28. God / A. Divine Nature / 6. Divine Morality / d. God decrees morality
The finite and dependent should obey the supreme and infinite [Locke]
     Full Idea: It is certain that the inferior, finite and dependent is under an obligation to obey the supreme and infinite.
     From: John Locke (Essay Conc Human Understanding (2nd Ed) [1694], 4.13.03)
     A reaction: Locke's liberal politics has gradually helped to undermine this view. Once an inferior and dependent person owns some property, they acquire rights and do not have to submit to anyone in that respect. Modern people would defy God if they met Him.
28. God / B. Proving God / 1. Proof of God
God has given us no innate idea of himself [Locke]
     Full Idea: God has given us no innate idea of himself.
     From: John Locke (Essay Conc Human Understanding (2nd Ed) [1694], 4.10.01)
     A reaction: This is rejection of Descartes' 'Trademark Argument' (Idea 2274).
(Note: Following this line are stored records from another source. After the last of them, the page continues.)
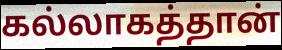
கல்லாகத்தான்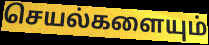
செயல்களையும்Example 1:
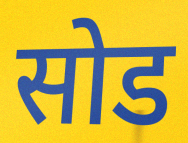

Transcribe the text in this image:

सोड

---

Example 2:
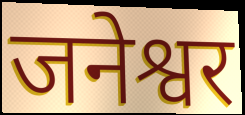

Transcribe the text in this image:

जनेश्वर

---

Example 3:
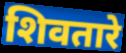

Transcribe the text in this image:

शिवतारे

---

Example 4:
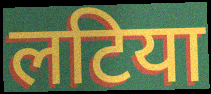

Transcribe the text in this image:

लटिया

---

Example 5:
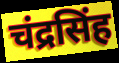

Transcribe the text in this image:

चंद्रसिंह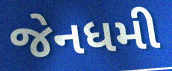
જેનધમી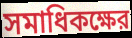
সমাধিকক্ষের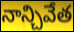
నాన్చివేత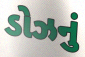
ડોઝનું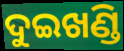
ଦୁଇଖଣ୍ଡି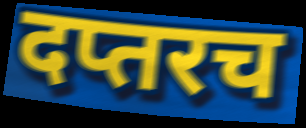
दप्तरचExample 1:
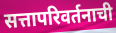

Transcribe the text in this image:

सत्तापरिवर्तनाची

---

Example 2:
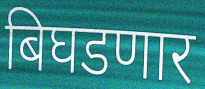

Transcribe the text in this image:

बिघडणार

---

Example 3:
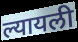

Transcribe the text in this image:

ल्यायली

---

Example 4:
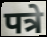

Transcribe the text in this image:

पत्रे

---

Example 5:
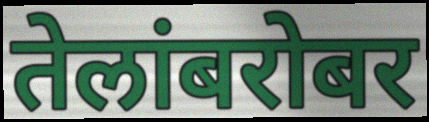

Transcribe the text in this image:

तेलांबरोबर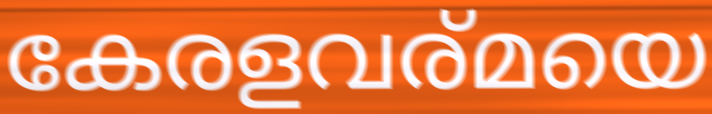
കേരളവര്മയെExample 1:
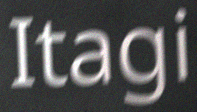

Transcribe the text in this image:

Itagi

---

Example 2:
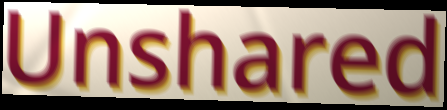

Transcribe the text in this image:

Unshared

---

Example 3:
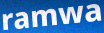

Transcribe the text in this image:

ramwa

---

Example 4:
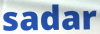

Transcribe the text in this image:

sadar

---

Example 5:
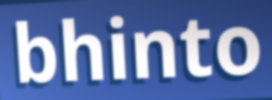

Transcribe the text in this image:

bhinto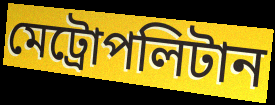
মেট্রোপলিটান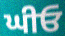
ਘੀਓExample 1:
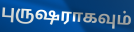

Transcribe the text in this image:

புருஷராகவும்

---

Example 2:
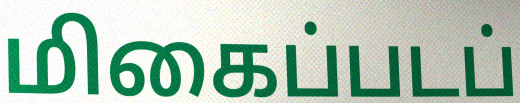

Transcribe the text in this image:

மிகைப்படப்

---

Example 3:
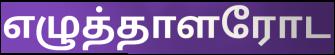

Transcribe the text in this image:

எழுத்தாளரோட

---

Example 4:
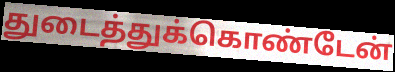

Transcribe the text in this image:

துடைத்துக்கொண்டேன்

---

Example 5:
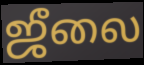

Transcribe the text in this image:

ஜீலை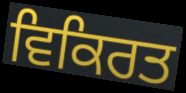
ਵਿਕਿਰਤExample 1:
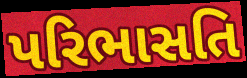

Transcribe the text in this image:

પરિભાસતિ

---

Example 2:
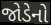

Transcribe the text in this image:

જોડેનો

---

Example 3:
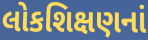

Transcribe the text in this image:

લોકશિક્ષણનાં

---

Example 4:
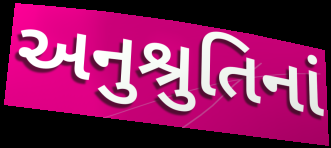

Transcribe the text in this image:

અનુશ્રુતિનાં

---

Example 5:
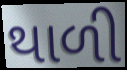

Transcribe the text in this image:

થાળી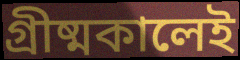
গ্রীষ্মকালেই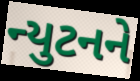
ન્યુટનને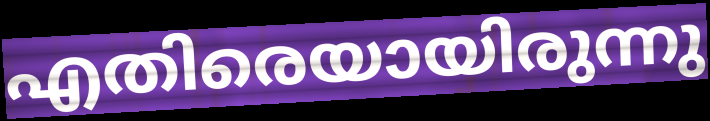
എതിരെയായിരുന്നു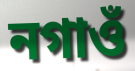
নগাওঁ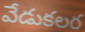
వేడుకలర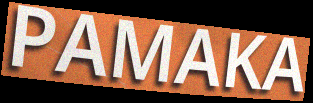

It is consistent with Locke's general assault on all innate ideas, as you might expect from an empiricist.
28. God / B. Proving God / 2. Proofs of Reason / a. Ontological Proof
We couldn't discuss the non-existence of the One without knowledge of it [Plato]
     Full Idea: There must be knowledge of the one, or else not even the meaning of the words 'if the one does not exist' would be known.
     From: Plato (Parmenides [c.364 BCE], 160d)
28. God / B. Proving God / 3. Proofs of Evidence / a. Cosmological Proof
We exist, so there is Being, which requires eternal being [Locke]
     Full Idea: Everyone's certain knowledge assures him that he is something that actually exists. ...Therefore there is some real Being, and since non-entity cannot produce any real being, it is an evident demonstration that from Eternity there has been something.
     From: John Locke (Essay Conc Human Understanding (2nd Ed) [1694], 4.10.03)
     A reaction: This is a cosmological proof, deriving God as a necessary precondition from the observation that something exists. It is similar to, but not as good as, Aquinas's Third Way (Idea 1431).
28. God / B. Proving God / 3. Proofs of Evidence / e. Miracles
If miracles aim at producing belief, it is plausible that their events are very unusual [Locke]
     Full Idea: Where such supernatural events are suitable to ends aim'd at by him who has the power to change the course of nature, they may be fitter to procure belief by how much more they are beyond or contrary to ordinary observation.
     From: John Locke (Essay Conc Human Understanding (2nd Ed) [1694], 4.16.13)
     A reaction: On this occasion there is flat disagreement with Hume, who produced a famous objection to the whole idea of miracles. Locke is struggling here, since he is defending events which are totally contrary to the rest of his epistemology.